I prefer actual role playing games, like Fallout or Arcanum. JRPGs aren't really RPGs at all; they are just action-adventure games with some character building.
But you know, when you think about it, there haven't been many true role playing games, Western or otherwise. There are so many hybrids and bastardised off-shoot genres that the label "RPG" has lost all of its meaning and the life of the genre's core is all but exhausted, as it barely manages to hang on through various indie development communities.
Hell, the term 'RPG' is used to describe games like 'Mass Effect' these days, and most people think that's just ****ing dandy.
jethrovegas
I know where you're coming from. But that is taking things from a quality point of view, how we judge which are better RPGs than others. And yeah, few electronic games mirror the gameplay of the P'n'P counterparts they are taken from. But from an industry genre classification point of view, what they have to go by are the gameplay mechanics.
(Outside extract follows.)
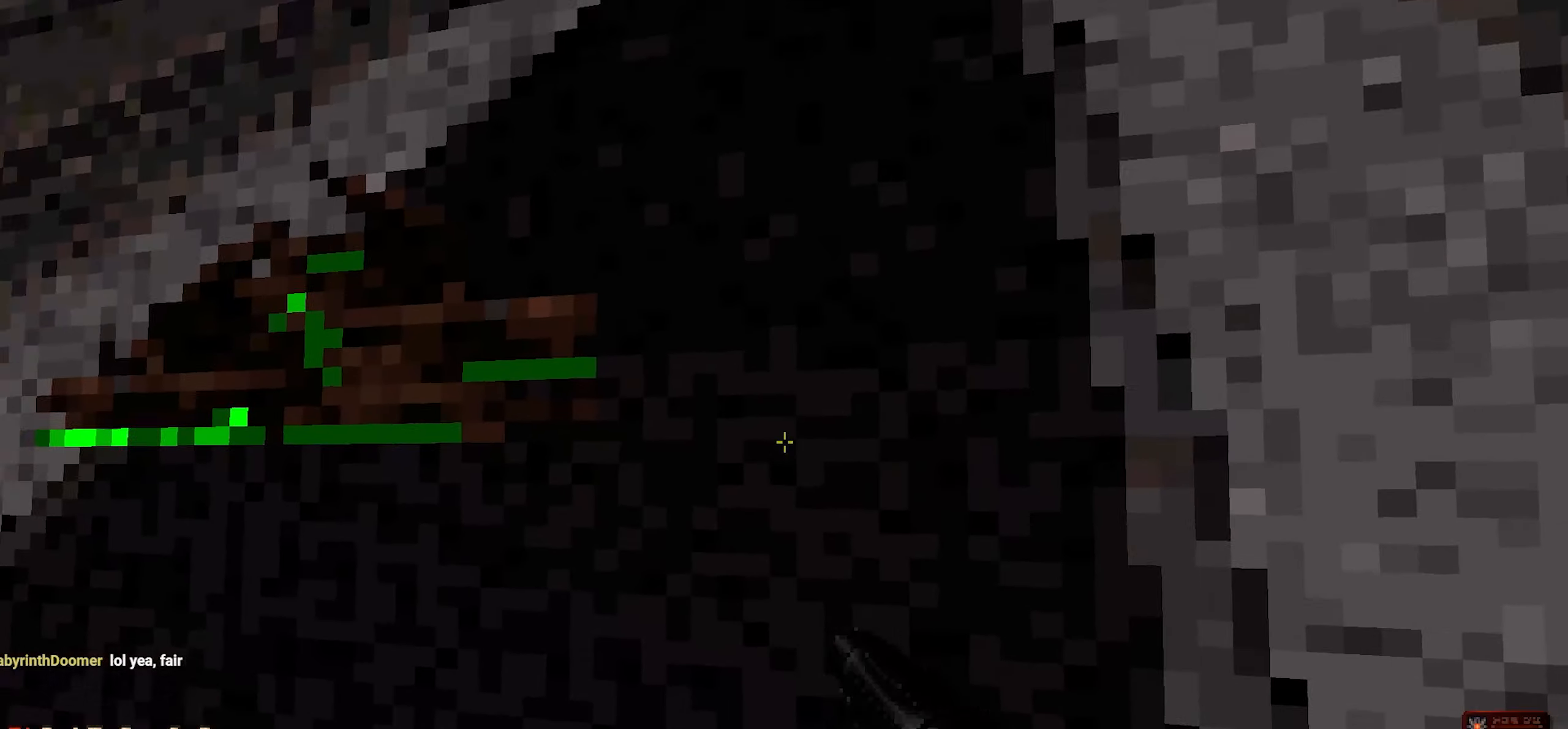
{"keys": ["a", "w"], "mouse": [], "events": [[500, "a", "down"], [500, "w", "down"]]}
Just because your main character in the game is armed with guns, doesn't make it a shooter. It's about the aiming mechanics which brand a game as a shooter and not just a more general action game. Thus why GTA4 isn't a shooter, and Halo 3 and Resistance 2 is. In the case of RPGs the criteria is characters defined by numeric stats and level categories. Some people have said it's how immersed your are with your connection to the character you play, like maybe as Link in the Zelda series, yet Link has never had levels or stats for abilities and attributes (hp, mp, str, stam, wis, int, etc...).
I'm just saying, the industry needs a clear method of categorizing games, and gameplay mechanics are the only consistent factor. How close an electronic game emulates the freeform gameplay of the P'n'P roots becomes debatable.
But as far as I'm concerned, Mass Effect and KOTOR IS substantially close to those roots. You not only customize your characters abilities to suit your play style (brute force, stealth, magic, etc...) but you are given choices in how you interact with the world around you and it's inhabitants. This leads to diverse outcomes in how the cinematics play out as well as story development.
Instead of playing prescripted characters who will always deal with a given situation in the exact same way each time, YOU have a say in how you do it. You aren't just pulling the strings of someone else's designed persona, you are imbuing the main character with YOUR OWN traits, so their behavior reflects YOU. And that is the heart of RPGs of the old.